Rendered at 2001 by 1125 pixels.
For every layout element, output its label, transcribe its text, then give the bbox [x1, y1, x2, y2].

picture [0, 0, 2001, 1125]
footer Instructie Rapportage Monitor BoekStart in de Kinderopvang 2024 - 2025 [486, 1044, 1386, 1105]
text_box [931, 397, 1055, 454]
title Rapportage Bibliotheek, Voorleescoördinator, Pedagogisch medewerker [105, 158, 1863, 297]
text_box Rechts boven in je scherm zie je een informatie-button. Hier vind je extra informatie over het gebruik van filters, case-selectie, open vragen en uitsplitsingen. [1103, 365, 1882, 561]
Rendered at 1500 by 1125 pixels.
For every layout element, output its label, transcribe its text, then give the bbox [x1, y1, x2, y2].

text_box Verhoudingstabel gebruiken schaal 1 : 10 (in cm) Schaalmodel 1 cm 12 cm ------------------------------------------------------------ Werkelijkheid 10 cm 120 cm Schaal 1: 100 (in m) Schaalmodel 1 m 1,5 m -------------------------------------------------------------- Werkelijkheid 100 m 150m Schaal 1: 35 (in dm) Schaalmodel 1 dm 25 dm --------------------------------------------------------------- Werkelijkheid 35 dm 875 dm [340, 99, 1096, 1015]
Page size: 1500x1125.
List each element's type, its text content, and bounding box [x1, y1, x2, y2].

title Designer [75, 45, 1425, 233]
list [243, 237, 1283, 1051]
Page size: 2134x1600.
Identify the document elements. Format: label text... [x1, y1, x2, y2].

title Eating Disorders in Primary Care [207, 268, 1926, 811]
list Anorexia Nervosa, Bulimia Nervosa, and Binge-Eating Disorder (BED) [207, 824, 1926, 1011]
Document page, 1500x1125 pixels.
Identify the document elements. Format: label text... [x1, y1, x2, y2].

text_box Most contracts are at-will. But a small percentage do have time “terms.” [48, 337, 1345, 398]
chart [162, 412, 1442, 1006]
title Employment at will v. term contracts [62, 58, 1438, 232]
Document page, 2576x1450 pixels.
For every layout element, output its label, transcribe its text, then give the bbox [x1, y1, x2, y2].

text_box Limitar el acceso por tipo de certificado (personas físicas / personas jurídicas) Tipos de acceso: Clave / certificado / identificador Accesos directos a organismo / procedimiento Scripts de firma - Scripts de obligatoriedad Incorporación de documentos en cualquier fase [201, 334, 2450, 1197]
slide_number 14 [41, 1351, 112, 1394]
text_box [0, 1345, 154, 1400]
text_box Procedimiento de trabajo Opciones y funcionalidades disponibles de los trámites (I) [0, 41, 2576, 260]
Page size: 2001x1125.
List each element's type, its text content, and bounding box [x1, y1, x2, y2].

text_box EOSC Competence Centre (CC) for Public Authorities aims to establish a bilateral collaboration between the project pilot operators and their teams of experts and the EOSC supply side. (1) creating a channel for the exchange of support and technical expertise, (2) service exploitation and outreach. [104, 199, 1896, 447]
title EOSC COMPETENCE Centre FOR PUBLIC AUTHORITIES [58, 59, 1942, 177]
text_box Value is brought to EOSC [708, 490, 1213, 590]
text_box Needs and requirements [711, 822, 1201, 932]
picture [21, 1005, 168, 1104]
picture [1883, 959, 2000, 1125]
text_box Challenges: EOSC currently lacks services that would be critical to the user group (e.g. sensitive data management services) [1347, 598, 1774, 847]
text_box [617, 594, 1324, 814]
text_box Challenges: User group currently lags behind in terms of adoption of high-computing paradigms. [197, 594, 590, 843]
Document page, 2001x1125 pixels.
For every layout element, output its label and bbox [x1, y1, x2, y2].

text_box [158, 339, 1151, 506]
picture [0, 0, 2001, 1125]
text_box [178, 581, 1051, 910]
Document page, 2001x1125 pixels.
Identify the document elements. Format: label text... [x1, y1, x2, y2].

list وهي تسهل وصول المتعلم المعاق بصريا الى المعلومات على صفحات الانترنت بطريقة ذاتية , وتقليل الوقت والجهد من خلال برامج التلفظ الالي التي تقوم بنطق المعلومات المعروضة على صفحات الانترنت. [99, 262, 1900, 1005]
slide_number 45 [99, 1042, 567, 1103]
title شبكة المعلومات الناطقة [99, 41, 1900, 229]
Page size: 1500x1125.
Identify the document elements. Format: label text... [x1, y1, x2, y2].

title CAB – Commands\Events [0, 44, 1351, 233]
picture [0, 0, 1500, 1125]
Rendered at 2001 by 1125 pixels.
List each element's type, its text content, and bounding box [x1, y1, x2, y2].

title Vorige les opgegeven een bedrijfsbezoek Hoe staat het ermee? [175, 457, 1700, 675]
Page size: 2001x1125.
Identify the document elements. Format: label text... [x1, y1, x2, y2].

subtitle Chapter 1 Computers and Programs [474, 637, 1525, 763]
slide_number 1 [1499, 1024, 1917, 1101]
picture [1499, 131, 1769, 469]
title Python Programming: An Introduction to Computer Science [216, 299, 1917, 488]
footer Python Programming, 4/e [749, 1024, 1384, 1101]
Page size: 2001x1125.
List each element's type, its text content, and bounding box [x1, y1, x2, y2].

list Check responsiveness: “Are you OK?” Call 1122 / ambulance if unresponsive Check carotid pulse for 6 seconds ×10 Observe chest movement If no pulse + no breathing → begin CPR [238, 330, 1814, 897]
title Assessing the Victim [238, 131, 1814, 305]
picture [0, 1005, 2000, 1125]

* * * * * * * * *

* **Directions**
Repeat the data word for word.

* **Solution for this task**
Rendered at 2001 by 1125 pixels.
For every layout element, output its label, transcribe its text, then give the bbox [x1, y1, x2, y2].

picture [0, 0, 2001, 1125]
footer Instructie Rapportage Monitor BoekStart in de Kinderopvang 2024 - 2025 [486, 1044, 1386, 1105]
text_box [931, 397, 1055, 454]
title Rapportage Bibliotheek, Voorleescoördinator, Pedagogisch medewerker [105, 158, 1863, 297]
text_box Rechts boven in je scherm zie je een informatie-button. Hier vind je extra informatie over het gebruik van filters, case-selectie, open vragen en uitsplitsingen. [1103, 365, 1882, 561]
Rendered at 1500 by 1125 pixels.
For every layout element, output its label, transcribe its text, then give the bbox [x1, y1, x2, y2].

text_box Verhoudingstabel gebruiken schaal 1 : 10 (in cm) Schaalmodel 1 cm 12 cm ------------------------------------------------------------ Werkelijkheid 10 cm 120 cm Schaal 1: 100 (in m) Schaalmodel 1 m 1,5 m -------------------------------------------------------------- Werkelijkheid 100 m 150m Schaal 1: 35 (in dm) Schaalmodel 1 dm 25 dm --------------------------------------------------------------- Werkelijkheid 35 dm 875 dm [340, 99, 1096, 1015]
Page size: 1500x1125.
List each element's type, its text content, and bounding box [x1, y1, x2, y2].

title Designer [75, 45, 1425, 233]
list [243, 237, 1283, 1051]
Page size: 2134x1600.
Identify the document elements. Format: label text... [x1, y1, x2, y2].

title Eating Disorders in Primary Care [207, 268, 1926, 811]
list Anorexia Nervosa, Bulimia Nervosa, and Binge-Eating Disorder (BED) [207, 824, 1926, 1011]
Document page, 1500x1125 pixels.
Identify the document elements. Format: label text... [x1, y1, x2, y2].

text_box Most contracts are at-will. But a small percentage do have time “terms.” [48, 337, 1345, 398]
chart [162, 412, 1442, 1006]
title Employment at will v. term contracts [62, 58, 1438, 232]
Document page, 2576x1450 pixels.
For every layout element, output its label, transcribe its text, then give the bbox [x1, y1, x2, y2].

text_box Limitar el acceso por tipo de certificado (personas físicas / personas jurídicas) Tipos de acceso: Clave / certificado / identificador Accesos directos a organismo / procedimiento Scripts de firma - Scripts de obligatoriedad Incorporación de documentos en cualquier fase [201, 334, 2450, 1197]
slide_number 14 [41, 1351, 112, 1394]
text_box [0, 1345, 154, 1400]
text_box Procedimiento de trabajo Opciones y funcionalidades disponibles de los trámites (I) [0, 41, 2576, 260]
Page size: 2001x1125.
List each element's type, its text content, and bounding box [x1, y1, x2, y2].

text_box EOSC Competence Centre (CC) for Public Authorities aims to establish a bilateral collaboration between the project pilot operators and their teams of experts and the EOSC supply side. (1) creating a channel for the exchange of support and technical expertise, (2) service exploitation and outreach. [104, 199, 1896, 447]
title EOSC COMPETENCE Centre FOR PUBLIC AUTHORITIES [58, 59, 1942, 177]
text_box Value is brought to EOSC [708, 490, 1213, 590]
text_box Needs and requirements [711, 822, 1201, 932]
picture [21, 1005, 168, 1104]
picture [1883, 959, 2000, 1125]
text_box Challenges: EOSC currently lacks services that would be critical to the user group (e.g. sensitive data management services) [1347, 598, 1774, 847]
text_box [617, 594, 1324, 814]
text_box Challenges: User group currently lags behind in terms of adoption of high-computing paradigms. [197, 594, 590, 843]
Document page, 2001x1125 pixels.
For every layout element, output its label and bbox [x1, y1, x2, y2].

text_box [158, 339, 1151, 506]
picture [0, 0, 2001, 1125]
text_box [178, 581, 1051, 910]
Document page, 2001x1125 pixels.
Identify the document elements. Format: label text... [x1, y1, x2, y2].

list وهي تسهل وصول المتعلم المعاق بصريا الى المعلومات على صفحات الانترنت بطريقة ذاتية , وتقليل الوقت والجهد من خلال برامج التلفظ الالي التي تقوم بنطق المعلومات المعروضة على صفحات الانترنت. [99, 262, 1900, 1005]
slide_number 45 [99, 1042, 567, 1103]
title شبكة المعلومات الناطقة [99, 41, 1900, 229]
Page size: 1500x1125.
Identify the document elements. Format: label text... [x1, y1, x2, y2].

title CAB – Commands\Events [0, 44, 1351, 233]
picture [0, 0, 1500, 1125]
Rendered at 2001 by 1125 pixels.
List each element's type, its text content, and bounding box [x1, y1, x2, y2].

title Vorige les opgegeven een bedrijfsbezoek Hoe staat het ermee? [175, 457, 1700, 675]
Page size: 2001x1125.
Identify the document elements. Format: label text... [x1, y1, x2, y2].

subtitle Chapter 1 Computers and Programs [474, 637, 1525, 763]
slide_number 1 [1499, 1024, 1917, 1101]
picture [1499, 131, 1769, 469]
title Python Programming: An Introduction to Computer Science [216, 299, 1917, 488]
footer Python Programming, 4/e [749, 1024, 1384, 1101]
Page size: 2001x1125.
List each element's type, its text content, and bounding box [x1, y1, x2, y2].

list Check responsiveness: “Are you OK?” Call 1122 / ambulance if unresponsive Check carotid pulse for 6 seconds ×10 Observe chest movement If no pulse + no breathing → begin CPR [238, 330, 1814, 897]
title Assessing the Victim [238, 131, 1814, 305]
picture [0, 1005, 2000, 1125]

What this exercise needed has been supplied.